Industriell wichtig sind vor allem die Strontiumsalze von Sauerstoffsäuren wie Strontiumcarbonat, Strontiumnitrat, Strontiumsulfat oder Strontiumchromat. Strontiumcarbonat ist die wichtigste Handelsform von Strontiumverbindungen, der Großteil des abgebauten Coelestins wird zu Strontiumcarbonat umgesetzt. Verwendet wird es vor allem zur Herstellung von röntgenabsorbierendem Glas für Kathodenstrahlröhren, aber auch für die Herstellung von Strontiumferrit für Permanentmagnete oder Elektrokeramiken. Strontiumnitrat wird vorwiegend in der Pyrotechnik für die Strontium-typische rote Flammenfärbung eingesetzt, das gelbe Strontiumchromat dient als Grundierung gegen Korrosion von Aluminium im Flugzeug- oder Schiffbau.

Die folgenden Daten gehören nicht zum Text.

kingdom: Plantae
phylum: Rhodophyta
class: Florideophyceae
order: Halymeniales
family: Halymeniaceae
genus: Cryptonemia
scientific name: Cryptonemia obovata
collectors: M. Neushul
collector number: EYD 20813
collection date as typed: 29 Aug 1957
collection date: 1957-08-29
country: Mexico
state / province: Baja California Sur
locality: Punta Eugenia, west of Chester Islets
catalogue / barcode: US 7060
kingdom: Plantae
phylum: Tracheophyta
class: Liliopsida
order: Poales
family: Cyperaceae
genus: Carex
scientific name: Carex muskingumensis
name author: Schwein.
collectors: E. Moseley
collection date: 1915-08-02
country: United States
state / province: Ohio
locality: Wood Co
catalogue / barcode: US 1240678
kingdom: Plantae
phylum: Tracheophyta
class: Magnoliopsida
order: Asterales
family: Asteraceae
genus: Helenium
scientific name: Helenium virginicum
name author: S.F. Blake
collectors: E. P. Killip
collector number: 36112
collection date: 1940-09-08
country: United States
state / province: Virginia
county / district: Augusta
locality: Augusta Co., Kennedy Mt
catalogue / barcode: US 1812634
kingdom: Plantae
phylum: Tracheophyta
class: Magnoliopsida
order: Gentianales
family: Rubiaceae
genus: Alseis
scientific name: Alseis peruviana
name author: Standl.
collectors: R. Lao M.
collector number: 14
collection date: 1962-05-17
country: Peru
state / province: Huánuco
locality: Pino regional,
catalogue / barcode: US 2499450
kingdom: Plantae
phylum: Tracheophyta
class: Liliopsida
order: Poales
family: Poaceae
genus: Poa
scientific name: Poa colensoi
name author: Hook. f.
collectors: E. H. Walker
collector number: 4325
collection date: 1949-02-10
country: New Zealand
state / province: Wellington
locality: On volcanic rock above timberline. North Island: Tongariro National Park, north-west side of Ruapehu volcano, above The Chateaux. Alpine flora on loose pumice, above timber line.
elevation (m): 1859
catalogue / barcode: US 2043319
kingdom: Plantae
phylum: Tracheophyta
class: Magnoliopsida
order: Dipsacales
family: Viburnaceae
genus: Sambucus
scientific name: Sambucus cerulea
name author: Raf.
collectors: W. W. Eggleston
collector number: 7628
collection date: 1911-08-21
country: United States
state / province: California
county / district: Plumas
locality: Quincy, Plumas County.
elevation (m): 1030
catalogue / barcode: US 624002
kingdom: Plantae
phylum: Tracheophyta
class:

Weitere Strontiumverbindungen

Strontium(I)-Verbindungen wurden als instabile Zwischenstufen in heißen Flammen nachgewiesen. Dabei ist Strontium(I)hydroxid, SrOH, ähnlich wie Strontium(I)chlorid, SrCl, ein starker Emitter im roten Spektralbereich und fungiert als alleiniger Farbgeber in lichtstarken und tiefgesättigten roten pyrotechnischen Leuchtsätzen.

Organische Strontiumverbindungen

Organische Strontiumverbindungen sind nur in geringem Maße bekannt und untersucht, da sie sehr reaktiv sind und auch mit vielen Lösungsmitteln wie Ethern reagieren können. In unpolaren Lösungsmitteln sind sie dagegen unlöslich. Dargestellt wurde unter anderem ein Metallocen mit Pentamethylcyclopentadienyl-Anionen (Cp*), das in der Gasphase im Gegensatz zu anderen Metallocenen wie Ferrocen gewinkelt ist.